Background: PER β-lactamases are prevalent in South America and the Middle East and readily hydrolyze oxyimino-cephalosporins. This enhanced hydrolytic activity may result from the presence of a unique fold in the Ω loop and in the β3 strand. These structural differences enlarge the active site entrance by 2-fold compared to other class A β-lactamases. PER-2 possesses higher catalytic efficiency towards ceftazidime (CAZ) compared to PER-1 (~22-fold higher). Examination of the apo-structure reveals that the H-bonding (HB) network between S70-Q69-HOH-T237-R220 may also play a role in their different catalytic profiles. AVI is a reversible DBO β-lactamase inhibitor (BLI) that inactivates Ambler class A and C β-lactamases. Our goal was to assess the ability of AVI to inhibit PER-2, restore susceptibility to clinical strains when combined with CAZ, ceftaroline (TAR), and aztreonam (ATM) and to probe the mechanism of inhibition. Methods: MIC testing was conducted using clinical isolates of Enterobacteriaceae (Ent) possessing PER-2 using ampicillin (AMP), AMP-AVI, CAZ, CAZ-AVI, TAR, TAR-AVI, ATM, and/or ATM-AVI. AVI inhibition constants (k2/K) were determined using nitrocefin as a reporter substrate. Modeling of PER-2 with AVI was conducted with Autodock Vina and Yasara. Results: Ent possessing PER-2 demonstrated high MICs to CAZ (≥ 512 g/ml), TAR (16-512 g/ml), and ATM (≥ 128 g/ml). When CAZ, TAR, and ATM were combined with AVI, only the TAR-AVI combination restored susceptibility (MICs ≤1 g/ml) for all isolates.
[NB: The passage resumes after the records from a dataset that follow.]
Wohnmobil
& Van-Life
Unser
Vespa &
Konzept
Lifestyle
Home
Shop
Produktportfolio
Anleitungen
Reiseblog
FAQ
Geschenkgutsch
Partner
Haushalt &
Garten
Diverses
The k2/K value for AVI was 2,000 M-1s-1, similar to AmpC inactivation constants (103 M-1s-1 range), but 100-fold less than that for other class A β-lactamases (e.g., TEM-1 and CTX-M-15), and 10-fold less than KPC-2. As observed in other class A β-lactamases, HB interactions between AVI and S130, E166, T235, and T237 are postulated. The Q69, H170, N132 and T104 residues are predicted to form hydrophobic interactions with AVI. Conclusion: Compared to CAZ and ATM, AVI combined with TAR effectively lowers MICs vs. Ent. The unique structural features of the PER active site and new interactions formed impact AVI inhibition of PER-2 and likely effect the deacylation of the AVI-PER-2 complex.